Через полчаса выстроенный эскадрон стоял на дороге. Послышалась команда: «Садись! – солдаты перекрестились и стали садиться. Ростов, выехав вперед, скомандовал: «Марш! – и, вытянувшись в четыре человека, гусары, звуча шлепаньем копыт по мокрой дороге, бренчаньем сабель и тихим говором, тронулись по большой, обсаженной березами дороге, вслед за шедшей впереди пехотой и батареей.
Разорванные сине лиловые тучи, краснея на восходе, быстро гнались ветром. Становилось все светлее и светлее. Ясно виднелась та курчавая травка, которая заседает всегда по проселочным дорогам, еще мокрая от вчерашнего дождя; висячие ветви берез, тоже мокрые, качались от ветра и роняли вбок от себя светлые капли. Яснее и яснее обозначались лица солдат. Ростов ехал с Ильиным, не отстававшим от него, стороной дороги, между двойным рядом берез.

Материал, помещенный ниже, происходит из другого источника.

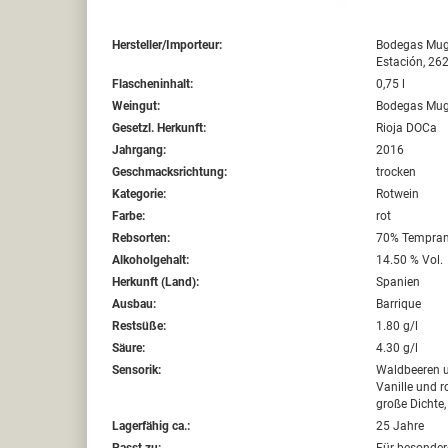
Hersteller/Importeur:
Bodegas Muga,
Estación, 26
Flascheninhalt:
0,75 l
Weingut:
Bodegas Mu
Gesetzl. Herkunft:
Rioja DOCa
Jahrgang:
2016
Geschmacksrichtung:
trocken
Kategorie:
Rotwein
Farbe:
rot
Rebsorten:
70% Temprani
Alkoholgehalt:
14.50 % Vol.
Herkunft (Land):
Spanien
Ausbau:
Barrique
Restsüße:
1.80 g/l
Säure:
4.30 g/l
Sensorik:
Waldbeeren u
Vanille und r
große Dichte
Lagerfähig ca.:
25 Jahre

Ростов в кампании позволял себе вольность ездить не на фронтовой лошади, а на казацкой. И знаток и охотник, он недавно достал себе лихую донскую, крупную и добрую игреневую лошадь, на которой никто не обскакивал его. Ехать на этой лошади было для Ростова наслаждение. Он думал о лошади, об утре, о докторше и ни разу не подумал о предстоящей опасности.

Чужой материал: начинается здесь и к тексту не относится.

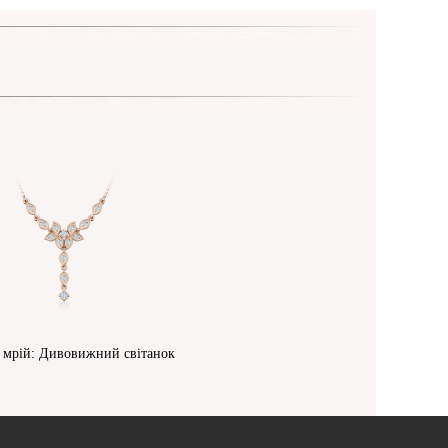
 мрій: Дивовижний світанок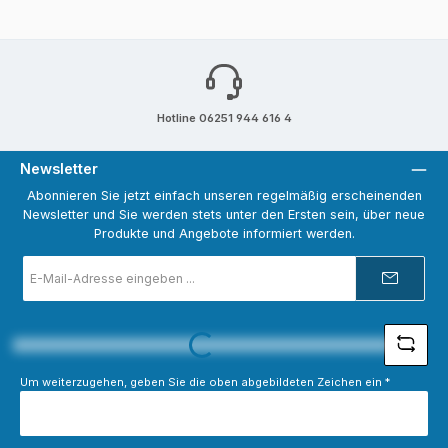
Hotline 06251 944 616 4
Newsletter
Abonnieren Sie jetzt einfach unseren regelmäßig erscheinenden
Newsletter und Sie werden stets unter den Ersten sein, über neue
Produkte und Angebote informiert werden.
E-
Mail-
Adresse
*
Loading...
Um weiterzugehen, geben Sie die oben abgebildeten Zeichen ein
*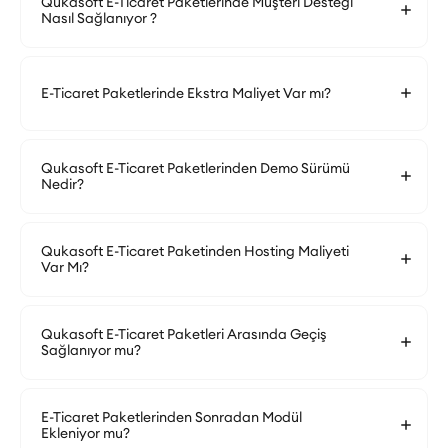
Qukasoft E-Ticaret Paketlerinde Müşteri Desteği
Nasıl Sağlanıyor ?
E-Ticaret Paketlerinde Ekstra Maliyet Var mı?
Qukasoft E-Ticaret Paketlerinden Demo Sürümü
Nedir?
Qukasoft E-Ticaret Paketinden Hosting Maliyeti
Var Mı?
Qukasoft E-Ticaret Paketleri Arasında Geçiş
Sağlanıyor mu?
E-Ticaret Paketlerinden Sonradan Modül
Ekleniyor mu?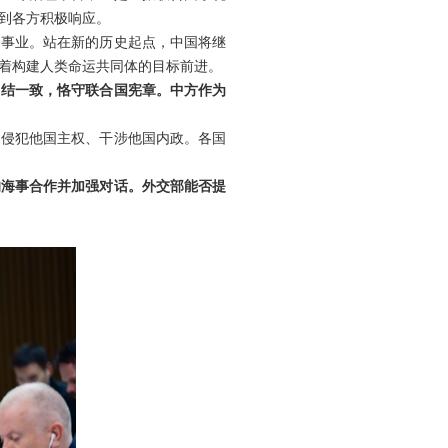
到各方积极响应。
国事业。站在新的历史起点，中国将继
着构建人类命运共同体的目标前进。
团结一致，恪守联合国宪章。中方作为
口侵犯他国主权、干涉他国内政。各国
的海事合作并加强对话。外交部能否提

Прежде Ростов, идя в дело, боялся; теперь он не испытывал ни малейшего чувства страха. Не оттого он не боялся, что он привык к огню (к опасности нельзя привыкнуть), но оттого, что он выучился управлять своей душой перед опасностью. Он привык, идя в дело, думать обо всем, исключая того, что, казалось, было бы интереснее всего другого, – о предстоящей опасности. Сколько он ни старался, ни упрекал себя в трусости первое время своей службы, он не мог этого достигнуть; но с годами теперь это сделалось само собою. Он ехал теперь рядом с Ильиным между березами, изредка отрывая листья с веток, которые попадались под руку, иногда дотрогиваясь ногой до паха лошади, иногда отдавая, не поворачиваясь, докуренную трубку ехавшему сзади гусару, с таким спокойным и беззаботным видом, как будто он ехал кататься. Ему жалко было смотреть на взволнованное лицо Ильина, много и беспокойно говорившего; он по опыту знал то мучительное состояние ожидания страха и смерти, в котором находился корнет, и знал, что ничто, кроме времени, не поможет ему.